**TO-DO LIST**
1. Condense the paragraph of the session description below that begins "About 700 million people" into a shorter bulleted list that keeps its main facts.
2. According to the session description below, why are the people living under the international poverty line singled out? Answer in one to three sentences.

**QUOTED TEXT**
******************************

Innovating for Development
G4) Innovating for Development
About 700 million people in the world live below the international poverty line of $1.90 a day, with spotty access to electricity, sanitation and health care. These are the people whose lives could be improved most by the application of science and technology — yet they have been largely ignored by private sector innovation. To succeed in the long term, a novel product must perform well despite unreliable infrastructure. Low cost is necessary but not always sufficient. And to make a meaningful dent in poverty and hunger, innovative products have to be made and distributed by companies that already serve poor communities.
This session presents three experts’ perspectives on an emerging approach to harness privately funded science and invention to create affordable, appropriate technologies that help the poorest people boost their health, incomes and standards of living. The speakers will describe lessons learned from funding, inventing and reporting on such technologies.

******************************

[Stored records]

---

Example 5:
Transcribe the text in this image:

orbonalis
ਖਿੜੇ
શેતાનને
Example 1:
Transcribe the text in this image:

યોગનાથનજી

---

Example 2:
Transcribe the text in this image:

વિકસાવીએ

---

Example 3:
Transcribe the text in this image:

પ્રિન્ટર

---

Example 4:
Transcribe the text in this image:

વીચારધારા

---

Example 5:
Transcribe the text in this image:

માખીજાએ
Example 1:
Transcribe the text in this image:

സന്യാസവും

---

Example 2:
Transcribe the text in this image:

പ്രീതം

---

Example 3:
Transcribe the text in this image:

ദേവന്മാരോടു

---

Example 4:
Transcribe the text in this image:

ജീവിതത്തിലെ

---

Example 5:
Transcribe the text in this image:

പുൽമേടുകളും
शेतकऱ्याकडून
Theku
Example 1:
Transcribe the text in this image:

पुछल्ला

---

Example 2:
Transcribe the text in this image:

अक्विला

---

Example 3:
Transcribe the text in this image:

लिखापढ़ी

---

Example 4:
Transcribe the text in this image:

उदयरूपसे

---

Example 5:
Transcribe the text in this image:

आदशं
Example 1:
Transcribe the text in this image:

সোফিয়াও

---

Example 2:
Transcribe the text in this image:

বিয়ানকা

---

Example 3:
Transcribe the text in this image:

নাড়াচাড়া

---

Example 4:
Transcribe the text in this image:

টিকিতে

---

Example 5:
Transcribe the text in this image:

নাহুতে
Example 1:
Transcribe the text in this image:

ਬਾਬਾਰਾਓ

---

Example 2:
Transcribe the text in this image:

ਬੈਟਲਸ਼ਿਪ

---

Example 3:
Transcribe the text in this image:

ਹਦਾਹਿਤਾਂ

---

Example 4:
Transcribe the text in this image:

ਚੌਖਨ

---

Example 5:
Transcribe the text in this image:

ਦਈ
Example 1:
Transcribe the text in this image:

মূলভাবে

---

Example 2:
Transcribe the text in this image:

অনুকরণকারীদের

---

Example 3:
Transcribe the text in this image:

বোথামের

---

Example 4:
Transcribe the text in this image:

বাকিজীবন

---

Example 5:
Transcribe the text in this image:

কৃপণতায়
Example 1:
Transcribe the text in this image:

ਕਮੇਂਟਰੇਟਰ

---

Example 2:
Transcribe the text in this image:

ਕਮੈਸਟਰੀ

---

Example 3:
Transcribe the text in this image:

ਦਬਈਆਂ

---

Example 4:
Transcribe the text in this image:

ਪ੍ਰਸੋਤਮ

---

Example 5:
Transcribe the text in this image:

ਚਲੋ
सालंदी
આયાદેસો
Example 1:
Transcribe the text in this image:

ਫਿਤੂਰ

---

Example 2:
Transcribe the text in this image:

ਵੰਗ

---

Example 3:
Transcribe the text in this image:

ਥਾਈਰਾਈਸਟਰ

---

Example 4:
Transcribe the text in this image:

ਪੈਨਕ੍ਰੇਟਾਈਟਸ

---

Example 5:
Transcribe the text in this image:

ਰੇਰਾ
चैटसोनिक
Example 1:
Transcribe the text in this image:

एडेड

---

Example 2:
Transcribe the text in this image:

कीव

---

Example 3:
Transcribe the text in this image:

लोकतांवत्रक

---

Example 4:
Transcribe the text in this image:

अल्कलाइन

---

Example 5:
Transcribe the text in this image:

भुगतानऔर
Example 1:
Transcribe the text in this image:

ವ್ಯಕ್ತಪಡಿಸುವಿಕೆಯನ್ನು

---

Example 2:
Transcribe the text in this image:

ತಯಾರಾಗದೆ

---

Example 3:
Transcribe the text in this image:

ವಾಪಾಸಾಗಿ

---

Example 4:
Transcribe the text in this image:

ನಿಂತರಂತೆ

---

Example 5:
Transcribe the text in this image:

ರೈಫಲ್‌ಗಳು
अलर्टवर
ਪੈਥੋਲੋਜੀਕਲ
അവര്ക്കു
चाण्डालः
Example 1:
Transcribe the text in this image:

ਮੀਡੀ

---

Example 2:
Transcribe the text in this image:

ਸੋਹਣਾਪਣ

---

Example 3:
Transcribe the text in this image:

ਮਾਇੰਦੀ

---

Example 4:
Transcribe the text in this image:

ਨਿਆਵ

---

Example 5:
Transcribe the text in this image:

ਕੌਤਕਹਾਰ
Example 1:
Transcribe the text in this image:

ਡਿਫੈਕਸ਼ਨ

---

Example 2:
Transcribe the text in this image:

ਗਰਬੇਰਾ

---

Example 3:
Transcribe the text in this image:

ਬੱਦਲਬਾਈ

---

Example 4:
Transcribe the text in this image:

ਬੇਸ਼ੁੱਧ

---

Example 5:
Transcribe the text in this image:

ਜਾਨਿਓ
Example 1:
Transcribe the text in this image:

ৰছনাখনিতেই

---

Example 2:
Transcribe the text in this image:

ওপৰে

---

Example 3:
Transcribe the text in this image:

******************************

**TASK-BY-TASK ANSWERS**
1.
- About 700 million people live below the international poverty line of $1.90 a day and have spotty access to electricity, sanitation and health care.
- Science and technology could improve their lives the most, yet private sector innovation has largely ignored them.
- A new product must perform well despite unreliable infrastructure to succeed in the long term.
- Low cost is necessary but not always sufficient.
- To reduce poverty and hunger meaningfully, such products must be made and distributed by companies that already serve poor communities.

2. They are the people whose lives could be improved most by applying science and technology. Even so, private sector innovation has largely ignored them.